== What you need to do ==
Each line below with the string "Космонавтов" should be copied.

Saved entries
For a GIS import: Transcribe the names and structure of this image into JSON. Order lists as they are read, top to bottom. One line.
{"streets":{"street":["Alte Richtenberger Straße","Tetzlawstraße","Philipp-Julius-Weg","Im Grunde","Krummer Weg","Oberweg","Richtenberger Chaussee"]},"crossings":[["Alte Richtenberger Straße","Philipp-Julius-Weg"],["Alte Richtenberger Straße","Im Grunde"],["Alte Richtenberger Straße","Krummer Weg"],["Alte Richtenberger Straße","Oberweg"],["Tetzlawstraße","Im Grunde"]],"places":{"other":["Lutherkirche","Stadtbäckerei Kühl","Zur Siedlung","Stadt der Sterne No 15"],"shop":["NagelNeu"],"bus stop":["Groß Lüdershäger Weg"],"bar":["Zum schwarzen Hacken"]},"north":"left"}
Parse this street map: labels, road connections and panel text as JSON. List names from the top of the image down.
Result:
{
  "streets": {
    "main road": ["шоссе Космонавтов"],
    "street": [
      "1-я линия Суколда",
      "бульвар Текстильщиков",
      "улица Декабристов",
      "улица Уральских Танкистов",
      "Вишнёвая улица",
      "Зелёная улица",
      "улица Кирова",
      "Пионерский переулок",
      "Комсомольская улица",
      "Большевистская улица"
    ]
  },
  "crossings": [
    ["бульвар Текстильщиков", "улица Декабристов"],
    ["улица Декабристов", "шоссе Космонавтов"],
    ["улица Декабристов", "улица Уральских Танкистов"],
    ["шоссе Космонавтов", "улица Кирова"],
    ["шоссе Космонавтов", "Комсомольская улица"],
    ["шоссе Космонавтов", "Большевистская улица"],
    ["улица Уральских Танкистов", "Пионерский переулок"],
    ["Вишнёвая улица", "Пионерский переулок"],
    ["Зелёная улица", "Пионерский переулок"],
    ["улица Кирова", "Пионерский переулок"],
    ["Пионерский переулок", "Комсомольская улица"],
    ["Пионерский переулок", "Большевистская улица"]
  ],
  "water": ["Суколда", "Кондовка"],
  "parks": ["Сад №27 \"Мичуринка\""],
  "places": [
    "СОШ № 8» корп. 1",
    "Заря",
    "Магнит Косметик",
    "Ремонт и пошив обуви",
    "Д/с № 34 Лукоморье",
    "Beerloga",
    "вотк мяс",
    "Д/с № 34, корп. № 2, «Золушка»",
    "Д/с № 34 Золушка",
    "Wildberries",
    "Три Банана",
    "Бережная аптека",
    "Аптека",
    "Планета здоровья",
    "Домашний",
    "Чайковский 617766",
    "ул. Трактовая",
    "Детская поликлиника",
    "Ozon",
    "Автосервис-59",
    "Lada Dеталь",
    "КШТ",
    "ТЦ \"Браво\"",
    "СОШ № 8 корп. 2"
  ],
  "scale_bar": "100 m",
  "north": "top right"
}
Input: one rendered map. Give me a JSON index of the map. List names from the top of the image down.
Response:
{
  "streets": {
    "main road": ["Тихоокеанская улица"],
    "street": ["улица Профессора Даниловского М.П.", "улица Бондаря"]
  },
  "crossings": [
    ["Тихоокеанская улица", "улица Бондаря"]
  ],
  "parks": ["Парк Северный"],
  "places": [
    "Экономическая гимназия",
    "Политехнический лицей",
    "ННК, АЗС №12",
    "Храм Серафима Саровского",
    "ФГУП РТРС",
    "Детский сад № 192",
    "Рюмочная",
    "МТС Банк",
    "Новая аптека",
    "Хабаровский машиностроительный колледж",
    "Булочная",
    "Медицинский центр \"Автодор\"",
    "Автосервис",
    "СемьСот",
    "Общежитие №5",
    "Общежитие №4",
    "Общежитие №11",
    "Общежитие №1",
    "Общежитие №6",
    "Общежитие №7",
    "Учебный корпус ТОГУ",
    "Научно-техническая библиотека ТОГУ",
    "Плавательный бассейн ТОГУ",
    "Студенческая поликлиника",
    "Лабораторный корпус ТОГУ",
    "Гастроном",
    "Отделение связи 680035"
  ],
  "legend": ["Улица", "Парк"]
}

== Task solution ==
    "main road": ["шоссе Космонавтов"],
    ["улица Декабристов", "шоссе Космонавтов"],
    ["шоссе Космонавтов", "улица Кирова"],
    ["шоссе Космонавтов", "Комсомольская улица"],
    ["шоссе Космонавтов", "Большевистская улица"],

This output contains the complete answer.